China hit back at international pressure to reform its currency today with a top central banker saying it was unfair to make developing countries do most of the work to address global imbalances.
Peoples Bank of China Assistant Governor Ma Delun said China did intend to let its currency move more freely, but was preparing for the reforms at its own pace, and lashed out at what he called politically motivated pressure.
In a speech to an IMF-Bundesbank conference, Ma said China - and other developing Asian countries - had paid the price of exchange rate fluctuations in the world's major reserve currencies, the US dollar and now the euro. He said it was not constructive for the International Monetary Fund to put so much emphasis on the need to increase exchange rate flexibility when volatility in reserve currencies was putting financial stability at risk.

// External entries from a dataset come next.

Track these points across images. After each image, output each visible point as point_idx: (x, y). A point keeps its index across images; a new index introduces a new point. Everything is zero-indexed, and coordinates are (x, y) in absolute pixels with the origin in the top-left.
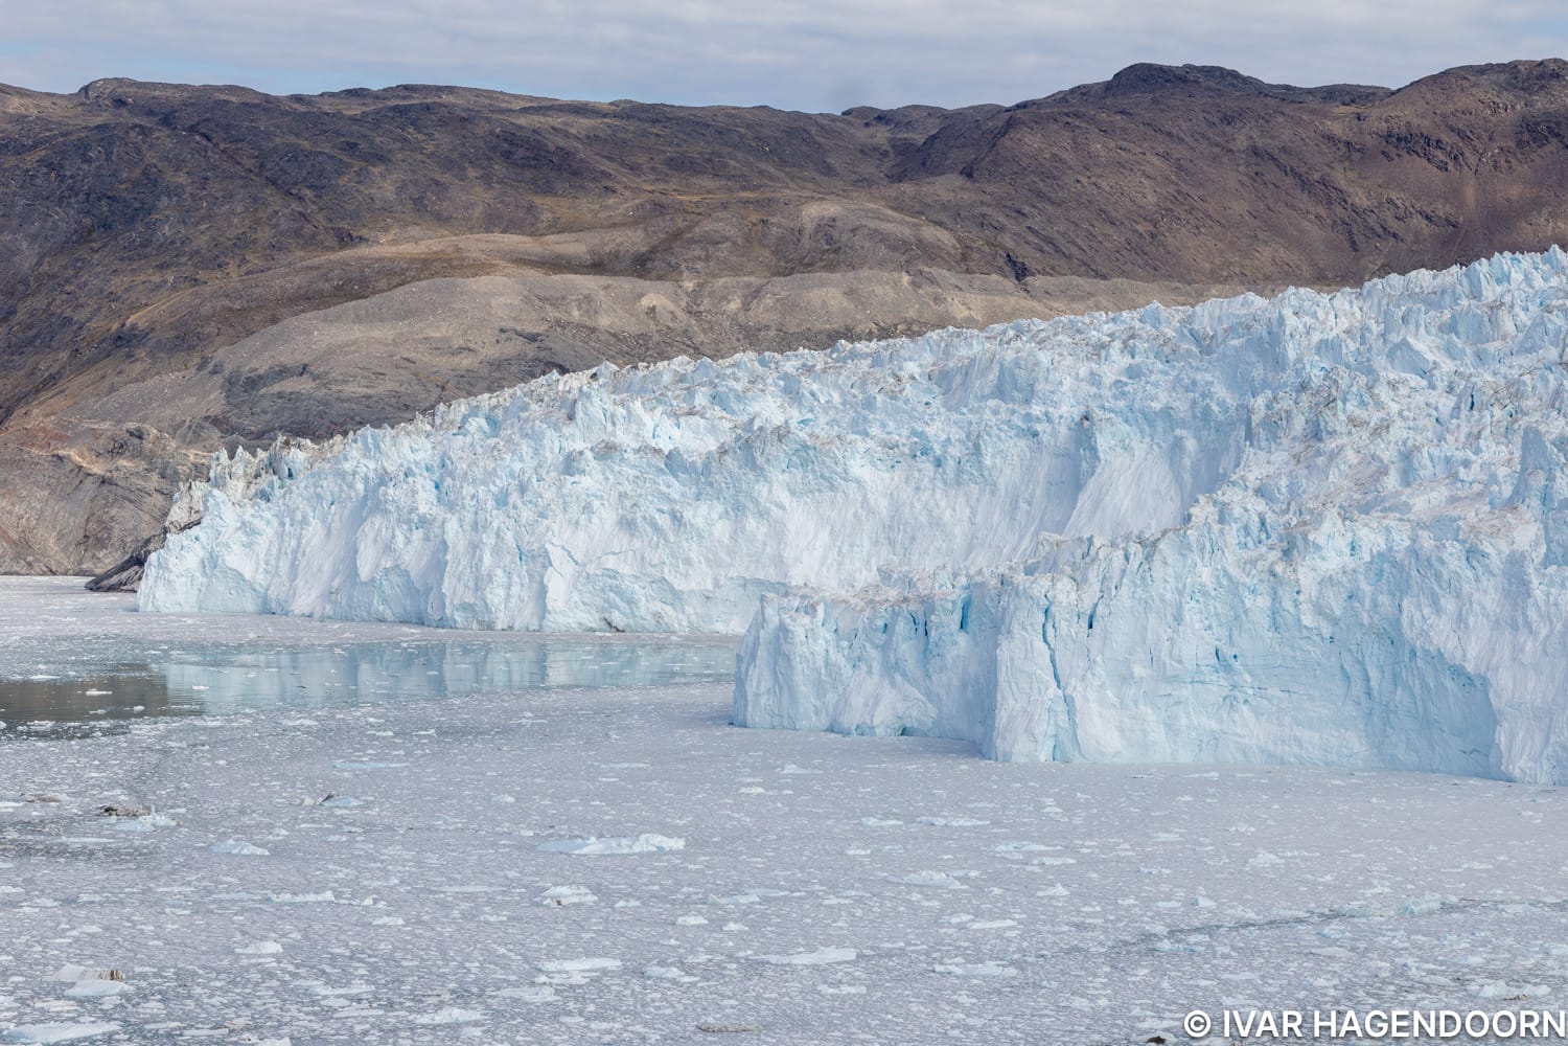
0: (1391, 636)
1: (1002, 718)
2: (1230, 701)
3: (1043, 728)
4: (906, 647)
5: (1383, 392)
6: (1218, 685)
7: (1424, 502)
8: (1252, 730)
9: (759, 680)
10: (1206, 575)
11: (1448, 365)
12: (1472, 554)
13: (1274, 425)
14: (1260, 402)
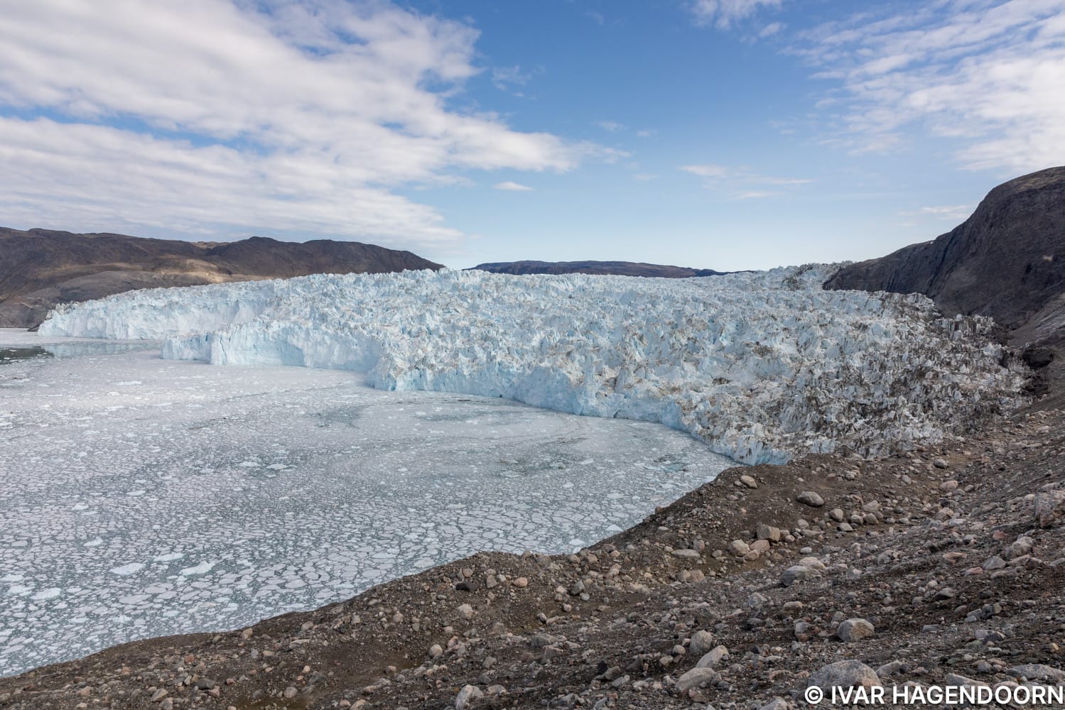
0: (285, 342)
1: (212, 357)
2: (256, 354)
3: (220, 359)
4: (195, 344)
5: (291, 298)
6: (254, 351)
7: (293, 318)
8: (260, 359)
9: (165, 350)
10: (251, 331)
11: (303, 293)
12: (300, 328)
13: (271, 303)
14: (268, 299)
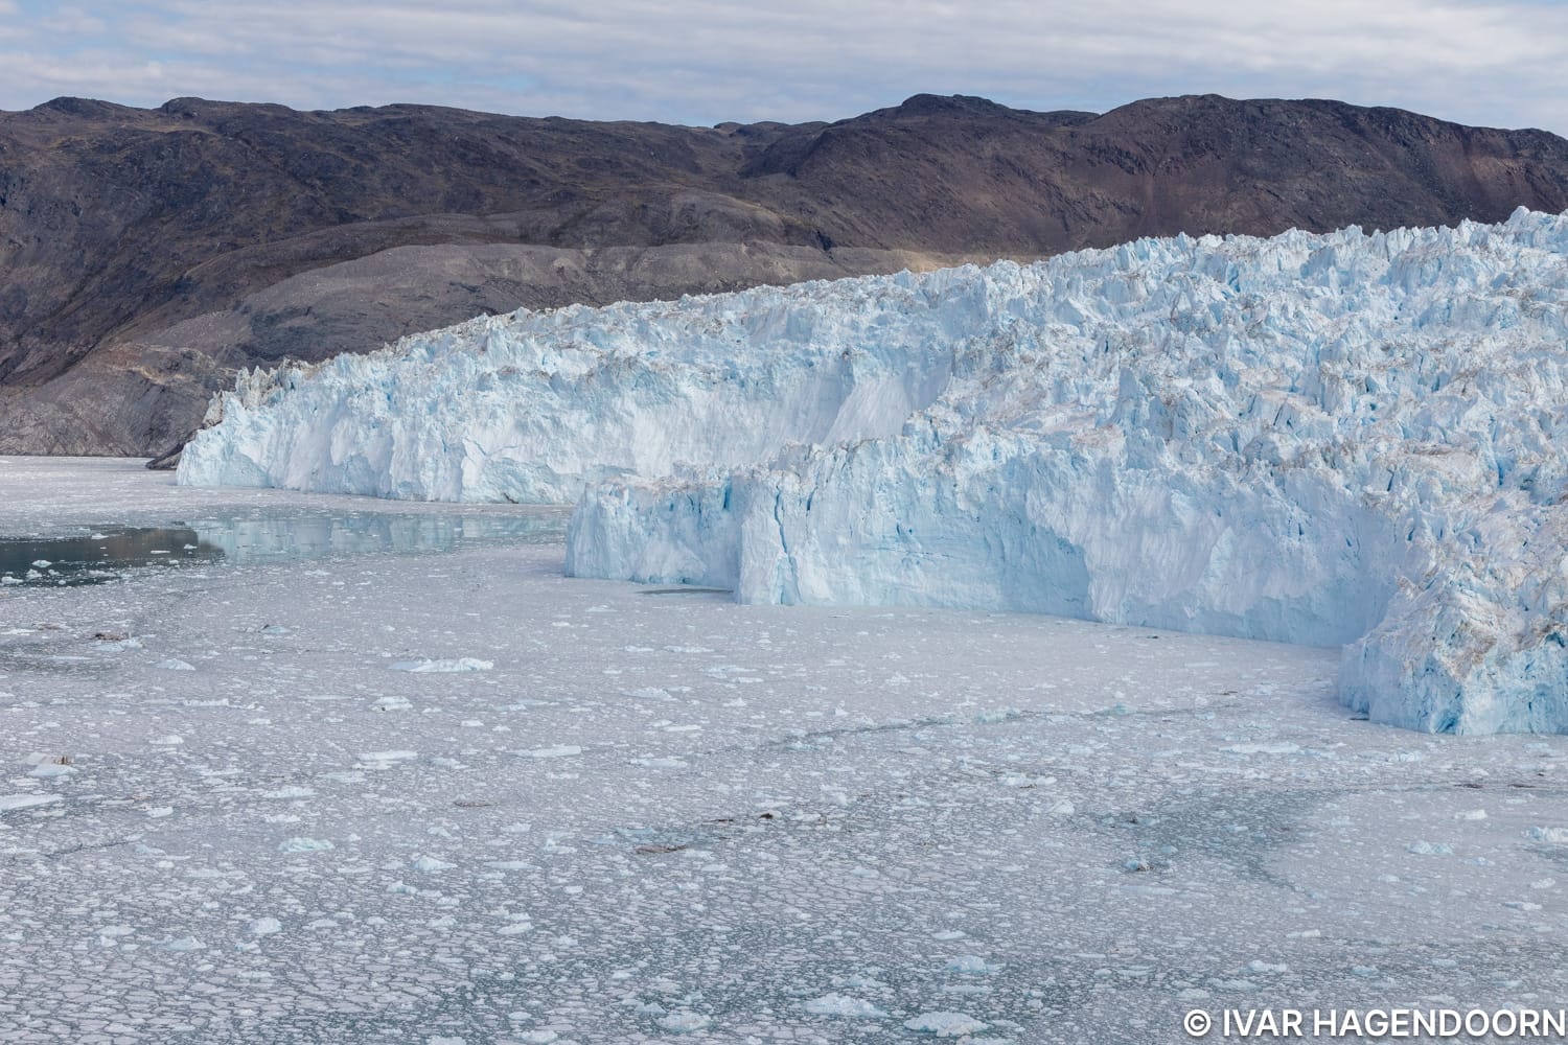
0: (1018, 517)
1: (745, 573)
2: (906, 562)
3: (774, 580)
4: (686, 523)
5: (1047, 339)
6: (898, 550)
7: (1051, 421)
8: (921, 582)
9: (583, 543)
10: (890, 472)
11: (1097, 318)
12: (1076, 460)
13: (971, 360)
14: (961, 344)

"Some people with possible political motivation neither examine the negative impact of the US imbalanced macroeconomic policy, nor do they think about whether the induced depreciation of the US dollar can be regarded as competitive depreciation," he said in his speech.
"Rather they have been asking some developing countries to shoulder the burden of adjustment of global imbalances. This is quite irrational." The Group of Seven top industrial countries, who control the IMF, has for several years been calling upon China to loosen its fixed exchange rate regime.
The Chinese yuan is pegged at about 8.28 to the US dollar. The US Treasury has warned China it risks trade sanctions within six months unless it pushes up the value of the yuan.